Not to brag or anything, but I honestly think we solve both problems. The first problem, the Hero=boring problem, we solve by having her not be boring. Our Hero, a terrific actress named Emily Siwachok, plays Hero with sass and independence and attitude, playing nearly every line sarcastically. She’s a mechanic, a tool-belt wearing blue collar gal, a fixer of machine guns and sharpener of knives. She’s exciting and fun. And our Claudio, Carter Peterson, is one of the first characters to become a zombie. So he’s in conflict in every scene, fighting between his zombie tendencies and his love for Emily. (He’s also a brilliant physical actor).
We added another scene too. Shakespeare wrote song lyrics for the play, including “Sigh no more ladies, sigh no more,” set many times by many composers. We’ve hired a composer of our own, Keaton Anderson, who gave the song a zombie-punk vibe. Our Balthazar, Janiel Miller, sings it, but it really rocks; pretty soon, Claudio has to dance. Hero sees him, and dances too. I mean, what brings two people together better than a love of the same music? Right? (Plus, Carter Peterson’s dancing is a show-stopper).

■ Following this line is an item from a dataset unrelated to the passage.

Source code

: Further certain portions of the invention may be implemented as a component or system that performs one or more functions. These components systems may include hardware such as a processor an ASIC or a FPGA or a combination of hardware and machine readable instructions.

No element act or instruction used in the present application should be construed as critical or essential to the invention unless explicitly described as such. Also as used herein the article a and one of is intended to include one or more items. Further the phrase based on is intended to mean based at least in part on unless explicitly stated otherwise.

But the zombie thing really solves the problem of the play’s ending, of Hero’s willingness to forgive Claudio and marry him. Because him being a jerk turns out to not be his fault. He believes Don John and rejects Hero because he’s a zombie. He’s impaired. It wasn’t him doing it. And when she wakes up at her own funeral, she’s a zombie too. But true love conquers all, and when the two of them see each other, they are able to fight off the zombie virus, and embrace.
It’s a lovely moment, if I have to say so myself. But if it works, it’ll be because our concept (Much Ado, with zombies), really works. A good concept will do that for you. Shakespeare wrote magnificent characters, wonderful plays, and the greatest theatrical dialogue of all time. But sometimes plot points don’t, actually, make sense. That presents a challenge for a director and a cast. I’m proud of our solutions here.